The trade war instigated by President Donald Trump is casting a shadow over Atlanta’s office market, prompting uncertainty among tenants who are hesitating to make leasing decisions.
After a robust 2024, where Atlanta landlords secured leases totaling 10 million square feet — the highest in five years — activity appears to have receded as the new year unfolds.
Brokers are expressing concerns that the tariffs and economic unpredictability could derail the positive leasing momentum that was previously gathering steam late last year.
CBRE Senior Vice President David Todd, a prominent Atlanta leasing broker, noted, “Several of my clients have hit the pause button.
There’s a long-term impact if the tariffs get in place, but I think people will hit the pause button for the next 30 days.”
Data from Colliers indicates a significant decline in leasing activity during the first quarter, showing a 30% year-over-year decrease, while absorption recorded negative numbers, with more than 330,000 square feet vacated compared to leased space.
Kirk Rich, principal at Avison Young, remarked on the anxiety felt by corporate decision-makers in recent weeks due to Trump’s tariff conflict, worried that this might lead to further freezes in office leasing as the year progresses.
He expressed his concerns, stating, “I’m concerned because, over the last 60 days, the volatility of the entire world stymied CEOs to make decisions.
I don’t think there’s any way it doesn’t negatively affect everything if it’s prolonged.”
Recently, Trump enforced a 10% tariff on nearly all imports into the U.S., which includes a steep 145% levy on Chinese goods.
Although Trump suspended reciprocal tariffs on countries like Japan, South Korea, and the European Union until July while negotiating potential trade deals, the announcement on April 2, labeled “Liberation Day,” sent shockwaves through Wall Street.
Economists warned that these actions could thrust the economy into a recession, leading the International Monetary Fund to downgrade its global economic growth projection from 3.3% last year to 2.8% for this year, citing the trade war as a contributing factor.
While brokers report that deals have yet to collapse directly due to the prevailing economic turmoil, there is a pervasive sense of caution.
Many industry professionals believe that the reaction time for commercial real estate lags behind real-time economic events, indicating that a downturn in market activity is merely a matter of time.
Heather Lamb, senior vice president and market leader for Highwoods Properties, the largest office landlord in Atlanta, stated, “I suspect there are tenant-level conversations being had about potential impacts, and there might be some slowing in the future, but we’re not seeing it yet.”
Interestingly, the leases signed in the last quarter have been larger compared to recent trends, with tenants concluding 14 significant deals exceeding 40,000 square feet, more than doubling the six notable deals from a year prior.
Significant leases during this period included Vensure’s 90,000 square foot acquisition at Sugarloaf I in Gwinnett County, the largest office lease of the quarter, as well as Duracell’s 56,000 square foot deal at Science Square and Unum Group’s 57,000 square foot expansion into sublease space at The Terraces in Dunwoody.
Additionally, firms such as StubHub, Veritiv Operating Co., Compass Group, and SR-400 Constructors also secured leases of 50,000 square feet or more during this timeframe, according to a CBRE report.
Jessica Doyle, a Senior Vice President at CBRE, highlighted a notable immediate impact stemming from Trump’s tariff policy.
She mentioned that she has encountered challenges in quoting competent tenant improvement packages to prospective clients, with many general contractors only honoring quoted prices for 15 days, whereas leasing negotiations often extend over a more extended period.
Doyle remarked, “My pipeline is still robust; things still seem to be stable.
I just don’t see how the tariffs won’t impact.”
James Pitts, the founder of Greenwood Commercial Real Estate Group, pointed out that the trade war is already influencing commercial real estate construction in the office sector, making it difficult to maintain stable underwriting assumptions due to fluctuating prices.
Reflecting on the current situation, Pitts added, “When you think about it, Liberation Day happened in April.
It’s not even been a month.
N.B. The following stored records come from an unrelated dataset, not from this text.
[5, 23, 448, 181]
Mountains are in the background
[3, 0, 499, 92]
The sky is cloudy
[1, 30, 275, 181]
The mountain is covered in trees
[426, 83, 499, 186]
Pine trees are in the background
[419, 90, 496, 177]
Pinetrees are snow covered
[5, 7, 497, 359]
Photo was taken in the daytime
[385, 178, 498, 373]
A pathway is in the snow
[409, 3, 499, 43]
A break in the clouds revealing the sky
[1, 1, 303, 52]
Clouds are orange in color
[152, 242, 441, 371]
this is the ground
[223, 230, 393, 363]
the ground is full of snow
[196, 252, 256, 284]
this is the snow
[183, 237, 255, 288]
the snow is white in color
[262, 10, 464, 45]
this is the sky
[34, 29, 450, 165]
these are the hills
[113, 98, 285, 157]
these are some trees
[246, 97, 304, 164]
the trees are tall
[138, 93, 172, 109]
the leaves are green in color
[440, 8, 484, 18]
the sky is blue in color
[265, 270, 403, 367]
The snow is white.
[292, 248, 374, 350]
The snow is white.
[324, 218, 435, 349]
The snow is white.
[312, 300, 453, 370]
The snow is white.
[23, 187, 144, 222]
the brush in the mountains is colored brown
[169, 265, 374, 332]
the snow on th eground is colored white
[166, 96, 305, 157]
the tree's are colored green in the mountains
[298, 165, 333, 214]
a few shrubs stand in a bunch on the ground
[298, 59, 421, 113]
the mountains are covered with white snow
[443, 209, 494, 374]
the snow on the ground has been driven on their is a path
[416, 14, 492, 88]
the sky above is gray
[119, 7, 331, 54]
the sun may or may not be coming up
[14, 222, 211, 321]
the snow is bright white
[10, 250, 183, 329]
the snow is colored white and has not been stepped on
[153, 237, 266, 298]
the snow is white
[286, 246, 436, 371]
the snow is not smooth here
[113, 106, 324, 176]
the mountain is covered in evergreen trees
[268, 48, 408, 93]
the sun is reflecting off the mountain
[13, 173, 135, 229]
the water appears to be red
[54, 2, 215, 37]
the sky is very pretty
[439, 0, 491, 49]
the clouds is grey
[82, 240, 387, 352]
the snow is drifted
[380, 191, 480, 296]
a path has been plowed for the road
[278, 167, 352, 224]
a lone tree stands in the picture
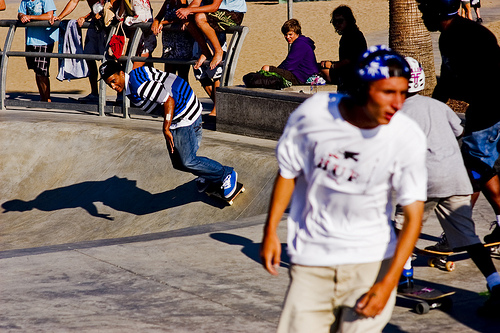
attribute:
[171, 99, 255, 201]
jeans — blue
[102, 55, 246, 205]
man — young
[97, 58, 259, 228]
man — young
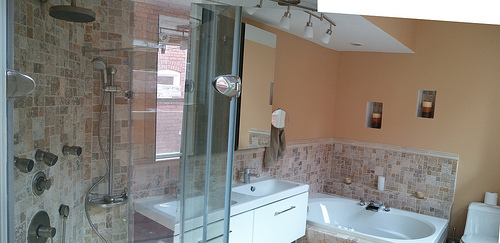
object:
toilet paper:
[481, 191, 499, 205]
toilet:
[461, 200, 500, 243]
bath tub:
[303, 199, 448, 242]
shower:
[1, 1, 239, 242]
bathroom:
[4, 0, 499, 242]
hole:
[364, 101, 382, 129]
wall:
[244, 24, 499, 225]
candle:
[418, 101, 431, 117]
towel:
[262, 123, 290, 169]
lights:
[317, 28, 335, 45]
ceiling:
[247, 0, 498, 57]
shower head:
[90, 56, 109, 84]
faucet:
[237, 167, 260, 184]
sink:
[233, 181, 300, 197]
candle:
[371, 112, 380, 128]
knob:
[34, 174, 55, 193]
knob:
[13, 156, 36, 172]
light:
[276, 11, 292, 29]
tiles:
[330, 143, 458, 219]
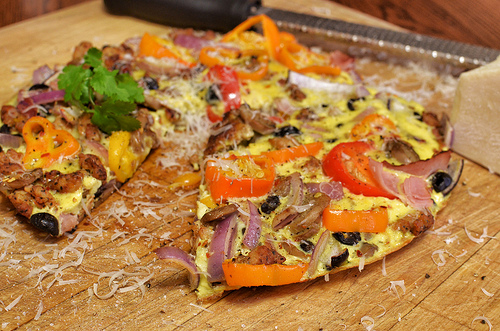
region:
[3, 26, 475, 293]
slices of pizza on the table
People don’t even know how to react right now.
It’s going to have a cascading effect.”
Rich anticipated that the ramifications of the trade conflict would fully manifest in the office market within the next six months.
He remarked, “We’re in incredibly uncharted waters.
I don’t think anybody can predict where we are.
Either the tariffs are well understood, or volatility and confusion are the new norm, and that will not be well received by the business community.”